A sophisticated cyber campaign linked to North Korean threat actors is redefining how attackers target developers. The group known as Void Dokkaebi, also tracked as Famous Chollima, is leveraging fake job opportunities to distribute malware in a way that turns victims into unintentional carriers of the attack.
Posing as recruiters from cryptocurrency and AI companies, the attackers approach software developers with what appear to be legitimate job offers. As part of the hiring process, candidates are asked to complete coding challenges hosted on platforms like GitHub, GitLab, or Bitbucket. What seems like a routine technical assessment is, in reality, the entry point for a cleverly engineered malware operation.
Once a developer clones and opens the repository often using Visual Studio Code the infection begins. Hidden within the project is a malicious configuration file that executes automatically when the workspace is trusted. Since developers frequently accept such prompts without hesitation, the malware gains execution with minimal resistance.
What sets this campaign apart is its self-propagating nature. After infection, the malicious code embeds itself into the developer’s own repositories. When these repositories are later shared or pushed online, they unknowingly become new infection sources. This creates a chain reaction, where each compromised developer contributes to spreading the malware further—mirroring the behavior of a worm rather than a traditional targeted attack.
Security researchers from Trend Micro observed that hundreds of public repositories had already been compromised. In many cases, the malicious code was deliberately hidden within configuration files, pushed out of visible range using whitespace or concealed in directories typically ignored during code reviews. This allowed the threat to remain undetected for extended periods.
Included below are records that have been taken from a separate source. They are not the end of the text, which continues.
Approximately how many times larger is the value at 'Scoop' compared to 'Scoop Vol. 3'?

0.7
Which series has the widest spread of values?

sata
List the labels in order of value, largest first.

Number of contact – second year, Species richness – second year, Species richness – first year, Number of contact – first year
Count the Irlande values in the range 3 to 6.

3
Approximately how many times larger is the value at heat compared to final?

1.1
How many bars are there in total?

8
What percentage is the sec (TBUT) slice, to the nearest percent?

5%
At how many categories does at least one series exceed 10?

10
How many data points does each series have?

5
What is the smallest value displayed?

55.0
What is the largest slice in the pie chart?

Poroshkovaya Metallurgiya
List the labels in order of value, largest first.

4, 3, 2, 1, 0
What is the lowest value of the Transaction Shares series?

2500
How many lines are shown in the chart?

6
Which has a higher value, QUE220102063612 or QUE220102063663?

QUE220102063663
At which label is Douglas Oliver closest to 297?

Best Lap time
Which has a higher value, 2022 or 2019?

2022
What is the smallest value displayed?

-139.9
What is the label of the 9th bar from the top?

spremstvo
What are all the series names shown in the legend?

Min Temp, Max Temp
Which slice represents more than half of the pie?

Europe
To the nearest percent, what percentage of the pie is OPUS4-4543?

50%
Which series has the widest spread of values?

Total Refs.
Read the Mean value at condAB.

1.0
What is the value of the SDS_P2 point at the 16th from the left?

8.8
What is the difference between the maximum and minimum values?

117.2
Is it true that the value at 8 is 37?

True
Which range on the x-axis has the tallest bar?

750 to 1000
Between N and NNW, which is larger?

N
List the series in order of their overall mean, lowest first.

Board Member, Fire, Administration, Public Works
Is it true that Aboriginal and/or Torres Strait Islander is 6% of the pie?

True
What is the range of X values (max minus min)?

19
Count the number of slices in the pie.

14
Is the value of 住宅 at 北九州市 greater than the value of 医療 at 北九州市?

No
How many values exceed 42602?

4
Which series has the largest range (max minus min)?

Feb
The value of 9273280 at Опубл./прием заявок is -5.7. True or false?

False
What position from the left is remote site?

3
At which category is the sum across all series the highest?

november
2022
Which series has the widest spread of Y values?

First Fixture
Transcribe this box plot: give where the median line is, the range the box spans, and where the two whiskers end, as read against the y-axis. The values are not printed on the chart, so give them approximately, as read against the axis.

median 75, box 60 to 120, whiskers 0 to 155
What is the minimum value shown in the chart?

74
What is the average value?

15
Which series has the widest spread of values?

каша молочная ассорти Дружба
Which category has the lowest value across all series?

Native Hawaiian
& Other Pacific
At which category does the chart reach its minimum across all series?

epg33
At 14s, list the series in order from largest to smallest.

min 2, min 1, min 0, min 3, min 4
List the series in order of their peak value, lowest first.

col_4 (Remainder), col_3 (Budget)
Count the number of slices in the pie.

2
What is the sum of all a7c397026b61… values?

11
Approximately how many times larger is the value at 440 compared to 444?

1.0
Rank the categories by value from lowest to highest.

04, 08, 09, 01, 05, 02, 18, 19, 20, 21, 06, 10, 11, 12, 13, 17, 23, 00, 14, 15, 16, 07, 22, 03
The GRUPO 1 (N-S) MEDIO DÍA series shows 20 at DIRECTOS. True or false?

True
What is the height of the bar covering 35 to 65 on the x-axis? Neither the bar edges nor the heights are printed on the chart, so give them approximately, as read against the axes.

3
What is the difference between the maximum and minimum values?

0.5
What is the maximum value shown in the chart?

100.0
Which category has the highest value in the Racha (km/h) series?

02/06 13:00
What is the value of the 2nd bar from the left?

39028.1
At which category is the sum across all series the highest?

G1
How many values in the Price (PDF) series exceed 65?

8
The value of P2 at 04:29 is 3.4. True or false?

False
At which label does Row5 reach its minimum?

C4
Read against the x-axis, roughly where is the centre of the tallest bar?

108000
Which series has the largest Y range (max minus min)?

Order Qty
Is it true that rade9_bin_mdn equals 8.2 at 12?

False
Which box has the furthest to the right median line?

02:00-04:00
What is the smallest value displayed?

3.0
In addition to passive propagation, the attackers employed more aggressive tactics. On compromised systems, they injected obfuscated JavaScript into widely used configuration files, ensuring persistence and deeper control. The payload delivered included a variant of the DEV#POPPER remote access trojan, capable of maintaining multiple sessions, executing commands, and communicating through encrypted channels—all while evading detection in CI/CD environments.
The implications of this campaign are far-reaching. By targeting developers—individuals who often have access to sensitive credentials, signing keys, and deployment pipelines—the attackers gain potential entry into entire organizations. This makes the threat not just personal, but systemic.
Ultimately, this attack highlights a critical shift in cybersecurity. Trust in everyday workflows, such as job applications and code collaboration, is being exploited in increasingly creative ways. For developers and organizations alike, it serves as a reminder that even routine actions can carry hidden risks in today’s evolving threat landscape.